### Work item
Print the records exactly as written, and let no picture into the answer.

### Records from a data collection
# # # # # # #
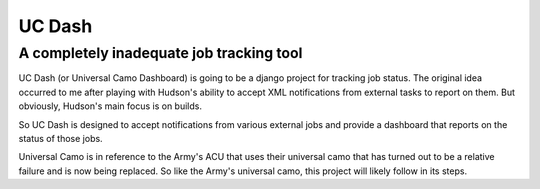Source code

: ********
UC Dash
********
A completely inadequate job tracking tool
-----------------------------------------


UC Dash (or Universal Camo Dashboard) is going to be a django project for tracking job status. The
original idea occurred to me after playing with Hudson's ability to accept XML notifications from
external tasks to report on them. But obviously, Hudson's main focus is on builds.

So UC Dash is designed to accept notifications from various external jobs and provide a dashboard that
reports on the status of those jobs.

Universal Camo is in reference to the Army's ACU that uses their universal camo that has turned out to be
a relative failure and is now being replaced. So like the Army's universal camo, this project will likely
follow in its steps.


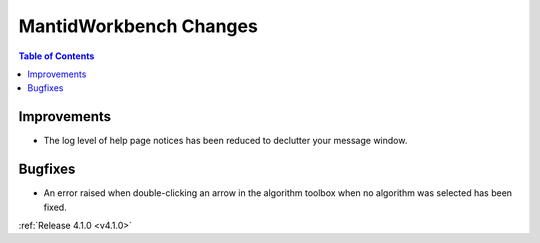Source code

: =======================
MantidWorkbench Changes
=======================

.. contents:: Table of Contents
   :local:

Improvements
############
- The log level of help page notices has been reduced to declutter your message window.

Bugfixes
########
- An error raised when double-clicking an arrow in the algorithm toolbox
  when no algorithm was selected has been fixed.

:ref:`Release 4.1.0 <v4.1.0>`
# # # # # # #
### Your response
Source code

: ********
UC Dash
********
A completely inadequate job tracking tool
-----------------------------------------


UC Dash (or Universal Camo Dashboard) is going to be a django project for tracking job status. The
original idea occurred to me after playing with Hudson's ability to accept XML notifications from
external tasks to report on them. But obviously, Hudson's main focus is on builds.

So UC Dash is designed to accept notifications from various external jobs and provide a dashboard that
reports on the status of those jobs.

Universal Camo is in reference to the Army's ACU that uses their universal camo that has turned out to be
a relative failure and is now being replaced. So like the Army's universal camo, this project will likely
follow in its steps.


Source code

: =======================
MantidWorkbench Changes
=======================

.. contents:: Table of Contents
   :local:

Improvements
############
- The log level of help page notices has been reduced to declutter your message window.

Bugfixes
########
- An error raised when double-clicking an arrow in the algorithm toolbox
  when no algorithm was selected has been fixed.

:ref:`Release 4.1.0 <v4.1.0>`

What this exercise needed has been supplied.